Environ 350 000 Maliens ont trouvé refuge dans la région du Hodh Chargui, au sud-est du pays voisin, la Mauritanie, depuis le début de la guerre au Mali en 2012. Fuyant les violences, ces populations racontent des parcours marqués par la peur, les pertes et l’incertitude du retour au pays

Certains disent avoir échappé de justesse aux attaques de groupes jihadistes affiliés au JNIM ou à des conflits communautaires. D’autres pointent du doigt l’armée malienne et les paramilitaires russes de l’Africa Corps encore appelés Wagner qu’ils accusent de mauvais traitements contre des civils.

Ilanbozidé dénonce des violences qu’il qualifie d’injustifiées. Selon lui, des civils sont pris pour cibles sans preuve : « Seuls ceux qui mettront fin aux massacres permettront aux agriculteurs, aux éleveurs et aux voyageurs de vivre en sécurité. Pourquoi m’avoir ciblé, moi, alors que je n’étais pas armé ? »

La récente reprise de Kidal, ville stratégique du nord du Mali, par des groupes armés touareg a suscité un espoir prudent chez certains réfugiés. Beaucoup souhaitent voir les paramilitaires russes quitter le pays.

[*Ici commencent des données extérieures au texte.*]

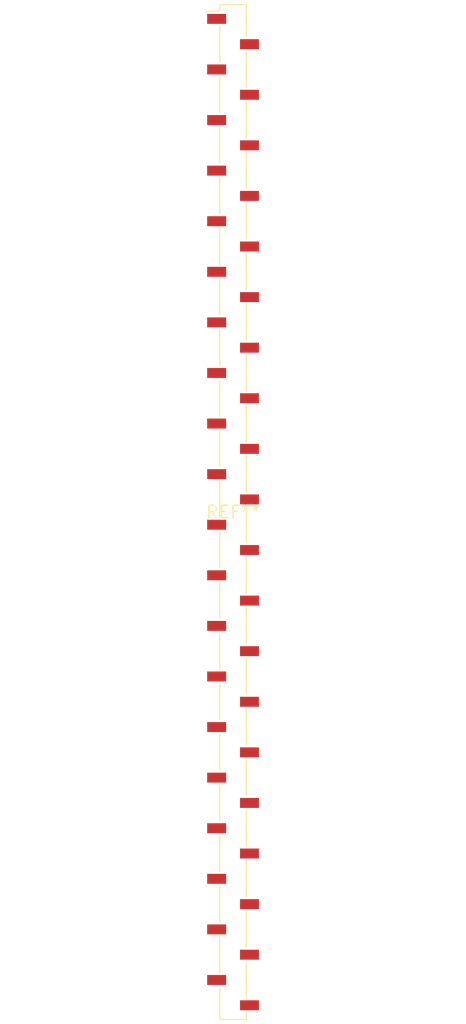
<source format=kicad_pcb>
(kicad_pcb (version 20240108) (generator pcbnew)

  (general
    (thickness 1.6)
  )

  (paper "A4")
  (layers
    (0 "F.Cu" signal)
    (31 "B.Cu" signal)
    (32 "B.Adhes" user "B.Adhesive")
    (33 "F.Adhes" user "F.Adhesive")
    (34 "B.Paste" user)
    (35 "F.Paste" user)
    (36 "B.SilkS" user "B.Silkscreen")
    (37 "F.SilkS" user "F.Silkscreen")
    (38 "B.Mask" user)
    (39 "F.Mask" user)
    (40 "Dwgs.User" user "User.Drawings")
    (41 "Cmts.User" user "User.Comments")
    (42 "Eco1.User" user "User.Eco1")
    (43 "Eco2.User" user "User.Eco2")
    (44 "Edge.Cuts" user)
    (45 "Margin" user)
    (46 "B.CrtYd" user "B.Courtyard")
    (47 "F.CrtYd" user "F.Courtyard")
    (48 "B.Fab" user)
    (49 "F.Fab" user)
    (50 "User.1" user)
    (51 "User.2" user)
    (52 "User.3" user)
    (53 "User.4" user)
    (54 "User.5" user)
    (55 "User.6" user)
    (56 "User.7" user)
    (57 "User.8" user)
    (58 "User.9" user)
  )

  (setup
    (pad_to_mask_clearance 0)
    (pcbplotparams
      (layerselection 0x00010fc_ffffffff)
      (plot_on_all_layers_selection 0x0000000_00000000)
      (disableapertmacros false)
      (usegerberextensions false)
      (usegerberattributes false)
      (usegerberadvancedattributes false)
      (creategerberjobfile false)
      (dashed_line_dash_ratio 12.000000)
      (dashed_line_gap_ratio 3.000000)
      (svgprecision 4)
      (plotframeref false)
      (viasonmask false)
      (mode 1)
      (useauxorigin false)
      (hpglpennumber 1)
      (hpglpenspeed 20)
      (hpglpendiameter 15.000000)
      (dxfpolygonmode false)
      (dxfimperialunits false)
      (dxfusepcbnewfont false)
      (psnegative false)
      (psa4output false)
      (plotreference false)
      (plotvalue false)
      (plotinvisibletext false)
      (sketchpadsonfab false)
      (subtractmaskfromsilk false)
      (outputformat 1)
      (mirror false)
      (drillshape 1)
      (scaleselection 1)
      (outputdirectory "")
    )
  )

  (net 0 "")

  (footprint "PinSocket_1x40_P2.54mm_Vertical_SMD_Pin1Left" (layer "F.Cu") (at 0 0))

)

</source>
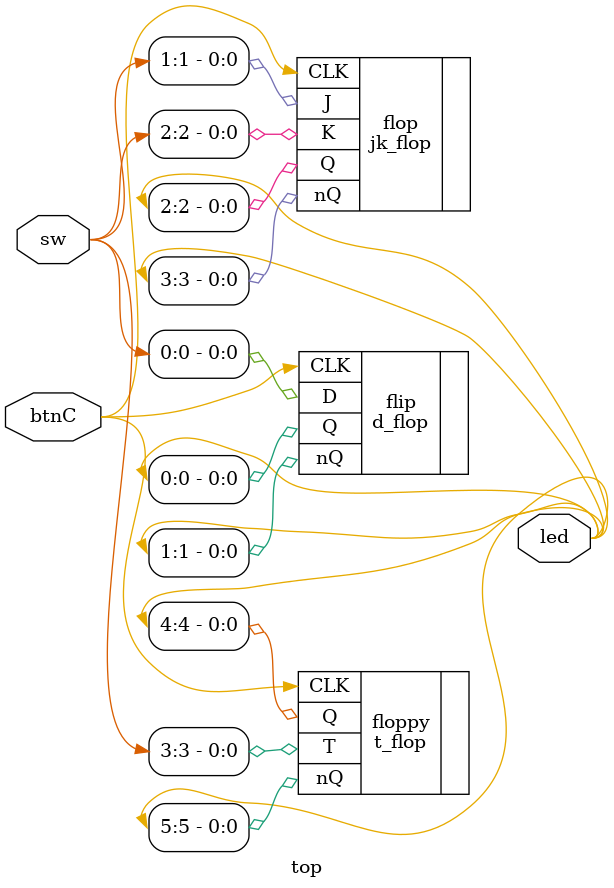
<source format=v>
module top(
    input [3:0]sw,
    input btnC,
    output [5:0]led
);

    d_flop flip(
        .D(sw[0]),
        .CLK(btnC),
        .Q(led[0]),
        .nQ(led[1])
     );
     
     jk_flop flop(
        .J(sw[1]),
        .K(sw[2]),
        .CLK(btnC),
        .Q(led[2]),
        .nQ(led[3])
     );
     
     t_flop floppy(
        .T(sw[3]),
        .CLK(btnC),
        .Q(led[4]),
        .nQ(led[5])
     );

endmodule

</source>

Mais Moscou a rejeté ces appels et affirme vouloir poursuivre la lutte contre le terrorisme et l’extrémisme.

Comme de nombreux réfugiés, Mohamed, âgé de 43 ans, rêve de retour : « Dès qu’il y aura la paix, je rentrerai. Mon pays m’a été arraché de force… »

Dans le nord du Mali, l’absence de l’État et le manque de développement ont également poussé certains habitants à fuir la pauvreté. Dans les camps, les conditions de vie restent précaires, et l’intensification des combats inquiète.

Tilleli, âgé de 22 ans, tente de rester optimiste : « Nous espérons que la paix reviendra… dès que possible. ».

Le Mali fait face à une multiplicité d’acteurs armés. Certains groupes, comme le Front de libération de l’Azawad, revendiquent l’indépendance du nord (Kidal, Gao, Ménaka, Tombouctou). D’autres, comme le JNIM, cherchent à imposer une interprétation stricte de la loi islamique. À Bamako, la progression des groupes jihadistes fragilise encore davantage une transition militaire déjà instable. Dans ce conflit prolongé, les populations civiles restent les principales victimes. Déplacés, déracinés et souvent oubliés, les réfugiés continuent de vivre dans l’attente d’un retour à la paix.